If this is your first viewing, please see my Introduction before reading this.

19 September. 1 Chronicles chapters 16-17

Most of this passage is taken up with David’s psalm of praise at the dedication of the tent of the Ark; most of the text of it appears elsewhere as Psalms 96 and 105. See my commentary for 15 & 16 July.

The remainder is about how David first thought, and the prophet Nathan confirmed his thinking, that it would be right to build a “house for God” no less splendid than his own.  That may appear sensible – for to put one’s own needs before the will of God is to break the first commandment (to worship nothing other than God).  But God revealed to Nathan that this was in fact a sinful strategy, for to regard a fixed location for worship as “God’s house” is to start down the road of idolatry, thus breaking the second commandment (not to have any image of God).

A temple or church that is seen as the “exclusive” location of the divine becomes a focus of worship in itself.   But true worship of God is always outward-looking: it has been said (by the theologian David Bosch among others) that mission is not primarily an activity of the church, but an activity of God undertaken through the church.  As soon as we take our thinking away from God and what God’s mission might be, and start focussing on “the church” (building), or the objects in the church that might represent God, we lose sight of the purpose of the Church (body of God’s people).

It was not that there was never to be a “house of God” in Jerusalem.

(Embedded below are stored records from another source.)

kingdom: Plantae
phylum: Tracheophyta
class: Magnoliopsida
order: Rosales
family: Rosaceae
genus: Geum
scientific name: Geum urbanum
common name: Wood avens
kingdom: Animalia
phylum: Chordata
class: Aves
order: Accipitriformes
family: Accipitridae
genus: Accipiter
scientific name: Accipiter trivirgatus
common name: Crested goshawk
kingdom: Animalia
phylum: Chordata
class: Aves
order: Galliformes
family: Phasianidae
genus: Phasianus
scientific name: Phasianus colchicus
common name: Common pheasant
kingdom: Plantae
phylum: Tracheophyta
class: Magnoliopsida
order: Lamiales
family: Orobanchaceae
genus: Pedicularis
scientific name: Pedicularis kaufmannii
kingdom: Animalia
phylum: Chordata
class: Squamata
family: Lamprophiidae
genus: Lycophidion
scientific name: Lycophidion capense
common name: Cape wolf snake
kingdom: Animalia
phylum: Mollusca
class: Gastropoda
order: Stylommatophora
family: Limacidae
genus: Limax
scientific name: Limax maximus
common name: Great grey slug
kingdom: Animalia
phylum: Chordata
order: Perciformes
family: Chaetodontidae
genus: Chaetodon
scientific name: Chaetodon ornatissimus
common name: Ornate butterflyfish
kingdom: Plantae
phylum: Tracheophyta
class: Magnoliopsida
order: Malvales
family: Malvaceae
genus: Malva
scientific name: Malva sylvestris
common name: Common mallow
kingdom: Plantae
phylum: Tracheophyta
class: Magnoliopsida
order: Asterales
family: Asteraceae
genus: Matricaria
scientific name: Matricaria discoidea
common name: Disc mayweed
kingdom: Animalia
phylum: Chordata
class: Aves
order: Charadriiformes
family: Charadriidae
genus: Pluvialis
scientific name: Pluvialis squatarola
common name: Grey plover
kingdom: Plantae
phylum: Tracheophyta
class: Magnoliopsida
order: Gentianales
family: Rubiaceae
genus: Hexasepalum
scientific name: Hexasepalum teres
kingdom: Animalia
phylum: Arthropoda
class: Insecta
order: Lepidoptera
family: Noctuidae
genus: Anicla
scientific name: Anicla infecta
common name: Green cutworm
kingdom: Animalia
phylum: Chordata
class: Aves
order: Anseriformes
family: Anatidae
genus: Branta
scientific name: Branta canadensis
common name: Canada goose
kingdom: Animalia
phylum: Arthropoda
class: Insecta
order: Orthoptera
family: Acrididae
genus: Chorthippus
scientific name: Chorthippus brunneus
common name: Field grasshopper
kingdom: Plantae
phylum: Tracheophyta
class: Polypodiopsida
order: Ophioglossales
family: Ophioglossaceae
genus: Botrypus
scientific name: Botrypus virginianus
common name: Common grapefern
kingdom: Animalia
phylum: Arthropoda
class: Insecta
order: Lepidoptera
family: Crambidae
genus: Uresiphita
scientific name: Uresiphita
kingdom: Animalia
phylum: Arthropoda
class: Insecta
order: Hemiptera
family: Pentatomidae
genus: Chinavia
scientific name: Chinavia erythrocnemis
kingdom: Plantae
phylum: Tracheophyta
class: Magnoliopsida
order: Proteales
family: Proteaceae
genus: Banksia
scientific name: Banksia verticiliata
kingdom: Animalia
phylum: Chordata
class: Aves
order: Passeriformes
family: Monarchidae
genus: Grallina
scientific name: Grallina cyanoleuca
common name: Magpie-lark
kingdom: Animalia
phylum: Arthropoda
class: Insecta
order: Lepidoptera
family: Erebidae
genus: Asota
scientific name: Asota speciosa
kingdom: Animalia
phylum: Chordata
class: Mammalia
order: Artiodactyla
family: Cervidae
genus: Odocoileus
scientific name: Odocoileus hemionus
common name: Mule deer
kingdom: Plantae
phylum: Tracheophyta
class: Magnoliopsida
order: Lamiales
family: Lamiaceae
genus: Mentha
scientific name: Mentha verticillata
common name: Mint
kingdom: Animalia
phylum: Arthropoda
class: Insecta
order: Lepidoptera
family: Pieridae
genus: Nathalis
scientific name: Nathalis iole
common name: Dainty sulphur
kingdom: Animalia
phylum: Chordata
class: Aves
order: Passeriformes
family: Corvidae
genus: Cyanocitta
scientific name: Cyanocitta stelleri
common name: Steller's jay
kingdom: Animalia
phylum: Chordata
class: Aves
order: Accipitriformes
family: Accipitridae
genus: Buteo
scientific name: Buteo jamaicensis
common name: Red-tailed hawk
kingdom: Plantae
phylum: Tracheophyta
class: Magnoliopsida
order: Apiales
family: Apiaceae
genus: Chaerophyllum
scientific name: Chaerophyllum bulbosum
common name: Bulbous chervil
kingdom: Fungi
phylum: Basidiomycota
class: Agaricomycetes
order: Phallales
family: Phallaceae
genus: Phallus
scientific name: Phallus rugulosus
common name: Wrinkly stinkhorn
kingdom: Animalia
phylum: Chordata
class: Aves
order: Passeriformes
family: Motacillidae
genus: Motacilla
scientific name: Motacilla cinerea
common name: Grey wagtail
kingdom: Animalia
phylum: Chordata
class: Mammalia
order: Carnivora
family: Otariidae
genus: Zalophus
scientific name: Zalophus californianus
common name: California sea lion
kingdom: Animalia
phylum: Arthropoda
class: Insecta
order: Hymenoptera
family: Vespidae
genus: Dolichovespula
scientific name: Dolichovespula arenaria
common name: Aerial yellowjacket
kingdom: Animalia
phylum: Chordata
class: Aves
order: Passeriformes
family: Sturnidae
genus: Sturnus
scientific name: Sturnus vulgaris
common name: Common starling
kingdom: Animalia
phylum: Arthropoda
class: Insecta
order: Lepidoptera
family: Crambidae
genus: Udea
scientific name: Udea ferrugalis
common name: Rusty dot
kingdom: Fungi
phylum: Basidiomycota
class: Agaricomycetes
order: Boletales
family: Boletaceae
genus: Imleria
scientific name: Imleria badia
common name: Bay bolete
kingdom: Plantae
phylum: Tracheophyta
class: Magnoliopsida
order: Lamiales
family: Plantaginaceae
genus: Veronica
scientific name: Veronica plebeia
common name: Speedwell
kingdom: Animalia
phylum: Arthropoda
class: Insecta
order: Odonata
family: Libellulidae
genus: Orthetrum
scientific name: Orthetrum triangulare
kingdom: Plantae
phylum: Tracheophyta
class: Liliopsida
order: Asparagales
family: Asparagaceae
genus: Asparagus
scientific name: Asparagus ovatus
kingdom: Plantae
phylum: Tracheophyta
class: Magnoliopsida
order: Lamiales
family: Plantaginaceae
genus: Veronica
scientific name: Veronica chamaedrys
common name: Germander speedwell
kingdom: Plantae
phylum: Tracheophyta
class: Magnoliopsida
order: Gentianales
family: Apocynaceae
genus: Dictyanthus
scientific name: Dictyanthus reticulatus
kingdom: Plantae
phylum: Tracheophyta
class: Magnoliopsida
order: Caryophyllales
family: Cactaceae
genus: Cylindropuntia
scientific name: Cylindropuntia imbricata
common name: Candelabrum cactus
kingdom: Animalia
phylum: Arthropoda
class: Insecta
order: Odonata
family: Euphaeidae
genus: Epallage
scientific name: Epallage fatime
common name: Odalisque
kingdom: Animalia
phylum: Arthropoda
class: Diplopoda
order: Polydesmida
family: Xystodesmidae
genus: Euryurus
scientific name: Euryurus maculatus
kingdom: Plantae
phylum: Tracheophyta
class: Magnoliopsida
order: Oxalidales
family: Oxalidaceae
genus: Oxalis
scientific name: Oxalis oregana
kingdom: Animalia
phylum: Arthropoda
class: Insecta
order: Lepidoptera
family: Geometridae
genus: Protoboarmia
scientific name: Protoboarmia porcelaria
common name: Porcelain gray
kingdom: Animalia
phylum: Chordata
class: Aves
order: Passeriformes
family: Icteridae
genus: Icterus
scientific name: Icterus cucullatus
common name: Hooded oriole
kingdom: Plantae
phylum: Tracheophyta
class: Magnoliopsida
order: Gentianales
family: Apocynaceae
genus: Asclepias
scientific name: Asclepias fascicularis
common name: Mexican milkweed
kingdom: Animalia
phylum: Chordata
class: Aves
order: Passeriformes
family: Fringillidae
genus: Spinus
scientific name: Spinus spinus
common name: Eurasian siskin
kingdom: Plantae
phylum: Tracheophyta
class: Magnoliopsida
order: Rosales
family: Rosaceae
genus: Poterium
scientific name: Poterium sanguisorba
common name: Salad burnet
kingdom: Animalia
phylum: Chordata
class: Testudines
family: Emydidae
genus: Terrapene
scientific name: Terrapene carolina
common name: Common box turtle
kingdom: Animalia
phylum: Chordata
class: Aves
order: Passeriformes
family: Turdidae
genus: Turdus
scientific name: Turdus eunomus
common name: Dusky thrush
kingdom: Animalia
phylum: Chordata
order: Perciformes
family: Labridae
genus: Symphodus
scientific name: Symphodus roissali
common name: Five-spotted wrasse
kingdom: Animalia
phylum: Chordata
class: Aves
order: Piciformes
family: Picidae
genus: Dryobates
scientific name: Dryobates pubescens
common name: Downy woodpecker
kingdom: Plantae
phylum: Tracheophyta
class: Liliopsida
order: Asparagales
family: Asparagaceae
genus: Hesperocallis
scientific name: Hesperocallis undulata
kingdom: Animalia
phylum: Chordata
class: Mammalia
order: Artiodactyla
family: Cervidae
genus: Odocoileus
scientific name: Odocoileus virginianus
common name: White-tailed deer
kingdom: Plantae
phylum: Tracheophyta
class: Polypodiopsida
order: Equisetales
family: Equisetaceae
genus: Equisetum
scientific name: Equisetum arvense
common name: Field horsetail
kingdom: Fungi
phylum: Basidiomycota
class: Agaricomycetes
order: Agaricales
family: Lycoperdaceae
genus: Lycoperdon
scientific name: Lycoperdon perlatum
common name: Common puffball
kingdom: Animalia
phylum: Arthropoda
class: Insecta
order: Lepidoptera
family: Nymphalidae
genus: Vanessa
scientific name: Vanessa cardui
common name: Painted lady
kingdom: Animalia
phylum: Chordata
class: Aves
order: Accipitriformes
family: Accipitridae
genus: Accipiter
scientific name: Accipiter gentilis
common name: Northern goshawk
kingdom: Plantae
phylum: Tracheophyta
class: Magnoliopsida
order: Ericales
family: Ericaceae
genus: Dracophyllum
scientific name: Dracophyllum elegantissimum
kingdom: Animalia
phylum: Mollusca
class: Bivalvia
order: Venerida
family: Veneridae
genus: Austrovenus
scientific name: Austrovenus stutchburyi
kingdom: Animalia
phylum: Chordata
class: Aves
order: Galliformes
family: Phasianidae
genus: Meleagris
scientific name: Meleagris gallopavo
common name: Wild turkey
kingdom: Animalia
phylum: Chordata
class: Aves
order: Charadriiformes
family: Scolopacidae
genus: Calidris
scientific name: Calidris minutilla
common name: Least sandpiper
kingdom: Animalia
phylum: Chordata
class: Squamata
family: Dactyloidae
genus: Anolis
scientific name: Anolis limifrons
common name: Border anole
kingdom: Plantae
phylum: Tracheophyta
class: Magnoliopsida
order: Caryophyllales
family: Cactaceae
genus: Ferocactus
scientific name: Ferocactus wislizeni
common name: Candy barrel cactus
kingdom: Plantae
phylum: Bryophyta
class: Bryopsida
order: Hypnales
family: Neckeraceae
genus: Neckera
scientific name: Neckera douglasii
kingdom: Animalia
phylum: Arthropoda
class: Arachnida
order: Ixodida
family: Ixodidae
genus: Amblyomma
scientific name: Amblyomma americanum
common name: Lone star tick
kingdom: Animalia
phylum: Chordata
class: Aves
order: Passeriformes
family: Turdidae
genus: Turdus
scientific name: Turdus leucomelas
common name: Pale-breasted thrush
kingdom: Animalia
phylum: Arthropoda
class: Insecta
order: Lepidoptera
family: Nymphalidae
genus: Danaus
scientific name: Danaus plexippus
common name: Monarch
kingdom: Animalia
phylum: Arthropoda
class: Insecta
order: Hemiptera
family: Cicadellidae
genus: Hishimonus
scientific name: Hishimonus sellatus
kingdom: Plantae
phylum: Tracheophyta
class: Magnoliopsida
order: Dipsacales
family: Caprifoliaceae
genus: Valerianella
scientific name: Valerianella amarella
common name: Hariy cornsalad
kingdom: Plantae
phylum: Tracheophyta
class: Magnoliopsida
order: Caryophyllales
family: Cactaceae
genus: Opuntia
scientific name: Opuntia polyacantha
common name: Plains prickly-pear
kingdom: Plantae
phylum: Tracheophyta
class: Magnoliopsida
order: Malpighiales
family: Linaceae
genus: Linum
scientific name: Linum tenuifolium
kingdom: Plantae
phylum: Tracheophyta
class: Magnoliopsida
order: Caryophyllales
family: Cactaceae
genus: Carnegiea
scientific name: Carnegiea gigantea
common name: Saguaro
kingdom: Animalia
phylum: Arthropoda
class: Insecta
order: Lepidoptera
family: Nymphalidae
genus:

In the following verses God tells David that his son (Solomon, though not named here) would indeed build it.  But it would have been wrong for David to do so, for God’s purpose for David was to strengthen the identity of the nation of Israel and their worship. For that, they needed to have an understanding that God was everywhere among them and not restricted to the Temple or the Holy City (as other near eastern cultures would have believed).